If `num_steps=10`, we can reduce the time by a factor of `10`.

.. note::
    The practice of executing multiple update steps inside a jitted function is also very useful for TPU. It reduces the communication cost between CPU host and TPU cores, significantly.

## Flatten model

We have reduced the time to `flatten`/`unflatten` the optimizer to almost zero.
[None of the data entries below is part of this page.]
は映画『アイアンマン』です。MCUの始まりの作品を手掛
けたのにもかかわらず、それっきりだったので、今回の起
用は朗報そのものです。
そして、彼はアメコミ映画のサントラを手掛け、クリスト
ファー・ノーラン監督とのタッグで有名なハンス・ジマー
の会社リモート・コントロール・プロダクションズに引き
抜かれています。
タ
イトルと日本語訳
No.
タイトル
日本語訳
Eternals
We can do the same thing for the model too.

The idea is simple: we want to move `flatten` and `unflatten` to the inside of the update function.

In [7]:
from functools import partial

@partial(pax.jit, static_argnums=0)
def flatten_update(model_def, model_leaves_and_optimizer, inputs):
    model_leaves, optimizer = model_leaves_and_optimizer
    model = jax.tree_unflatten(model_def, model_leaves)
    params = model.parameters()
    grads, (loss, model) = pax.grad(loss_fn, has_aux=True)(params, model, inputs)
    model, optimizer = pax.apply_gradients(model, optimizer, grads=grads)
    return (jax.tree_leaves(model), optimizer), loss

In [8]:
net_leaves, net_def = jax.tree_flatten(net)
# loss, net_leaves, optimizer = flatten_update(net_def, net_leaves, optimizer, (img, label))

In [9]:
start = time.perf_counter()
for i in range(10_000):
    a, b = jax.tree_flatten((net_leaves, optimizer))
    (net_leaves, optimizer) = jax.tree_unflatten(b, a)
end = time.perf_counter()
print("Duration:", end-start)

Duration: 0.6903635999988182


We now only wait an extra time of `0.69` seconds when training a ResNet50 for 10,000 steps.

However, we have to manually recreate the model from its leaves and tree_def.

In [10]:
net = jax.tree_unflatten(net_def, net_leaves)

Pax provides a similar functionality with `pax.nn.FlattenModule`. It creates a new module with all parameters and states are flatten.

In [None]:
flatten_net = pax.flatten_module(net)

# to recreate the original module
net = flatten_net.unflatten() 

The functionality of `flatten_module` is limited as it is designed for performance purpose only.